Download or read book Pre Colonial Africa in Colonial African Narratives written by Donald R. Wehrs and published by Routledge. This book was released on 2016-04-08 with total page 222 pages. Available in PDF, EPUB and Kindle. Book excerpt: In his study of the origins of political reflection in twentieth-century African fiction, Donald Wehrs examines a neglected but important body of African texts written in colonial (English and French) and indigenous (Hausa and Yoruba) languages. He explores pioneering narrative representations of pre-colonial African history and society in seven texts: Casely Hayford's Ethiopia Unbound (1911), Alhaji Sir Abubaker Tafawa Balewa's Shaihu Umar (1934), Paul Hazoumé's Doguicimi (1938), D.O. Fagunwa's Forest of a Thousand Daemons (1938), Amos Tutuola's The Palm-Wine Drinkard (1952) and My Life in the Bush of Ghosts (1954), and Chinua Achebe's Things Fall Apart (1958). Wehrs highlights the role of pre-colonial political economies and articulations of state power on colonial-era considerations of ethical and political issues, and is attentive to the gendered implications of texts and authorial choices. By positioning Things Fall Apart as the culmination of a tradition, rather than as its inaugural work, he also reconfigures how we think of African fiction. His book supplements recent work on the importance of indigenous contexts and discourses in situating colonial-era narratives and will inspire fresh methodological strategies for studying the continent from a multiplicity of perspectives.

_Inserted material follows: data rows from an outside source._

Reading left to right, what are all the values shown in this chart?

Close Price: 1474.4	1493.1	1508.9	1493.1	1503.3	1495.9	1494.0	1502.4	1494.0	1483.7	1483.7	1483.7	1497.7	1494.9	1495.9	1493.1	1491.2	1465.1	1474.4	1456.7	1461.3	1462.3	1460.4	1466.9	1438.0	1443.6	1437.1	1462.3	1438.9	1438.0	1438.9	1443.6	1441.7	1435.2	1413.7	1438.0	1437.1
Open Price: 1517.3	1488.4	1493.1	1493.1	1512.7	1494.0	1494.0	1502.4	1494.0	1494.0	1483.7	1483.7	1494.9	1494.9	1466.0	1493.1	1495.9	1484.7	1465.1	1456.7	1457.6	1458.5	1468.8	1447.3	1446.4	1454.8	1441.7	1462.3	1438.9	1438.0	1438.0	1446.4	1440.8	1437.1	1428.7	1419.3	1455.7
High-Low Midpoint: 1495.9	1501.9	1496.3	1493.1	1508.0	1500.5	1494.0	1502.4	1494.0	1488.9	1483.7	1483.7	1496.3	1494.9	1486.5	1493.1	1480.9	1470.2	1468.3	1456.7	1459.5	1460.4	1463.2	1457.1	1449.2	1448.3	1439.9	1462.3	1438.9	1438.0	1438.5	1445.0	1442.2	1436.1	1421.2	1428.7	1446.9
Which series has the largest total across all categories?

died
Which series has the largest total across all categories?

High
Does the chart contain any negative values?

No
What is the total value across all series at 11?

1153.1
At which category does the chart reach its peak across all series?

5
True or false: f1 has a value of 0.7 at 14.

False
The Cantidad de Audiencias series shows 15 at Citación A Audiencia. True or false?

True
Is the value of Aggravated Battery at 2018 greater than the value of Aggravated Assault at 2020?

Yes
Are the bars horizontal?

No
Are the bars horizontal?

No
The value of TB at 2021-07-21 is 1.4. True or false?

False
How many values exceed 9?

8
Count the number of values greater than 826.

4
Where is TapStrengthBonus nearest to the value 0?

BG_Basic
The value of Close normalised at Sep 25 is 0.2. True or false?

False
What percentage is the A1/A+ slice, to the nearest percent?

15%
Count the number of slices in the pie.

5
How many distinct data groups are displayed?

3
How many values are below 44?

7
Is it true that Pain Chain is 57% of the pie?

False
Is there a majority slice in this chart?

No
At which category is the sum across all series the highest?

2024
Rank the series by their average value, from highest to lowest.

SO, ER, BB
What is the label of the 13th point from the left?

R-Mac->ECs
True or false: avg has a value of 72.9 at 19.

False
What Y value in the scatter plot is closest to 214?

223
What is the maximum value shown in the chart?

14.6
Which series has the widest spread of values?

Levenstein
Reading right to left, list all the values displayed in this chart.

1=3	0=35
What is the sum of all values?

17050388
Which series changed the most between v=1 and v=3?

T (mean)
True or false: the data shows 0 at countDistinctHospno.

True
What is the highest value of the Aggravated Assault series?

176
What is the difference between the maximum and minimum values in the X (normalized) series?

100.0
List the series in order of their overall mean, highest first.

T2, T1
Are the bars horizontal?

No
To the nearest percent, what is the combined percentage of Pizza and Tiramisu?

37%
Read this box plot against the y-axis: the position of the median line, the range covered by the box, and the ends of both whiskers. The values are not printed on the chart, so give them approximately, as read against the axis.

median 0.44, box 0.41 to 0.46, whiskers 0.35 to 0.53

Download or read book Black France France Noire written by Trica Danielle Keaton and published by Duke University Press. This book was released on 2012-06-26 with total page 341 pages. Available in PDF, EPUB and Kindle. Book excerpt: In Black France / France Noire, scholars, activists, and novelists address the paradox of race in France: the state does not acknowledge race as a meaningful category, but experiences of antiblack racism belie claims of color-blindness.
Download or read book Waiting for the Vote of the Wild Animals written by Ahmadou Kourouma and published by University of Virginia Press. This book was released on 2001 with total page 300 pages. Available in PDF, EPUB and Kindle. Book excerpt: Originally from the Côte d'Ivoire, Ahmadou Kourouma spent much of his life working in the insurance industry and living in France and in political exile elsewhere in Africa before returning to Abidjan in 1993. His earlier novels are The Suns of Independence and Monnew. Carrol F. Coates is Professor of French and Comparative Literature at Binghamton University-SUNY and has translated numerous books, including Jacques Stephen Alexis's General Sun, My Brother (Virginia).